で、その前に押入れほどの巨大な仏壇。これはさすがに処分できなかったんだろう。

そのままの形で残ってた。

どうせ空だろうと思ったが、閉まってた扉を開けてみた。

ぶわっとホコリが舞った。

中の板仕切りのようなのが叩き壊されて下に山になって落ちてた。

その奥にキラと光るものがあった。

板をかきわけて拾いだしてみると、高さ20cmばかりの仏像だった。

俺にはお釈迦様なのか観音様なのかもわからん。

暗い中でもキンキラに輝いて、ずっしりと重い。

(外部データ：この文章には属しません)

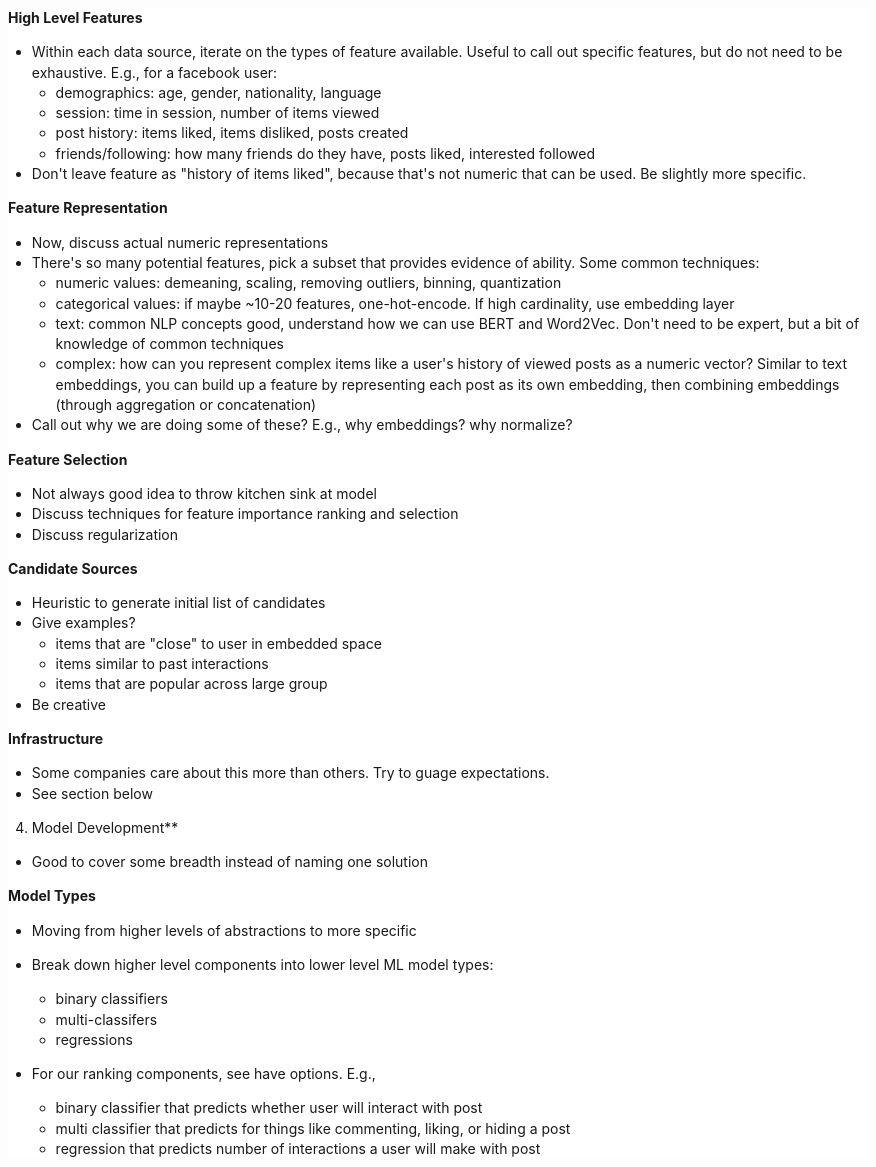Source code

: **High Level Features**
* Within each data source, iterate on the types of feature available. Useful to call out specific features, but do not need to be exhaustive. E.g., for a facebook user:
  * demographics: age, gender, nationality, language
  * session: time in session, number of items viewed
  * post history: items liked, items disliked, posts created
  * friends/following: how many friends do they have, posts liked, interested followed
* Don't leave feature as "history of items liked", because that's not numeric that can be used. Be slightly more specific.

**Feature Representation**
* Now, discuss actual numeric representations
* There's so many potential features, pick a subset that provides evidence of ability. Some common techniques:
  * numeric values: demeaning, scaling, removing outliers, binning, quantization
  * categorical values: if maybe ~10-20 features, one-hot-encode. If high cardinality, use embedding layer
  * text: common NLP concepts good, understand how we can use BERT and Word2Vec. Don't need to be expert, but a bit of knowledge of common techniques
  * complex: how can you represent complex items like a user's history of viewed posts as a numeric vector? Similar to text embeddings, you can build up a feature by representing each post as its own embedding, then combining embeddings (through aggregation or concatenation)
* Call out why we are doing some of these? E.g., why embeddings? why normalize?

**Feature Selection**
* Not always good idea to throw kitchen sink at model
* Discuss techniques for feature importance ranking and selection
* Discuss regularization

**Candidate Sources**
* Heuristic to generate initial list of candidates
* Give examples?
  * items that are "close" to user in embedded space
  * items similar to past interactions
  * items that are popular across large group
* Be creative

**Infrastructure**
* Some companies care about this more than others. Try to guage expectations.
* See section below

4. Model Development**
* Good to cover some breadth instead of naming one solution

**Model Types**
* Moving from higher levels of abstractions to more specific
* Break down higher level components into lower level ML model types:
  * binary classifiers
  * multi-classifers
  * regressions

* For our ranking components, see have options. E.g.,
  * binary classifier that predicts whether user will interact with post
  * multi classifier that predicts for things like commenting, liking, or hiding a post
  * regression that predicts number of interactions a user will make with post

まさか金なのか、まさかな……

メッキかもしれないが、骨董屋に持ってくくらい安いもんだと思ってゴミを払ってバッグに入れた。

とたんにドーンと雷が落ちたような音と振動を感じた。

それだけじゃなく、部屋全体が真っ赤に見えた。

仏壇の奥から何か白いものが出てきた。

這いずっていて小さい。赤ん坊というより胎児だ。

それが固まったように動けないでいる俺の前まで出てきたんだ。

てらてらした白い背中にまわりの赤い色が映ってた。蛙の顔をしていた。

それが急に素早いトカゲみたいな動きになって俺の手から肩に跳び移ってきて、顔の横で「くえあ」と鳴いた。

……そっから記憶がないんだよ。

気がついたときには兄貴分に肩を抱えられていた。

俺が出てこないんであちこち探してくれたらしいんだ。

そしたらここの電話番号のメモが机に残ってて、探しにきたら部屋の隅で膝を抱えて小刻みに震えてる俺がいたってことだった。

兄貴から日付を聞いて愕然としたね。

ここに入ってからなんとまる二日もたってるんだ。

仏像はどうなったかって?

ああ、それだよ。バッグを開けたら中に入ってたのはバラけないようにあちこちヒモで縛った小さい小さい人骨だった。

胎児の骨だと思う。仏像なんてどこにもない。

骨は白く乾いてて、頭の部分に小さな字がたくさん並んでいて、その最後にやや大きく、普通の字で「しね」って書いてあった。

……三田の最後っ屁だったんだな。

家を訪ねてくるやつに罠をかけたんだと思う。

さあなあ、俺を狙ったとは思えないが。

恨まれるようなことはしてないし、世間のやつらが憎くて誰でもよかったんじゃないか。
それにしても、こういうことって実際にあるもんだとは思わなかった。

何というか、宗教家としての力はあったってことなんだろうな。

それから三田のゆくえは探してないし、俺もしばらくして闇金をやめた。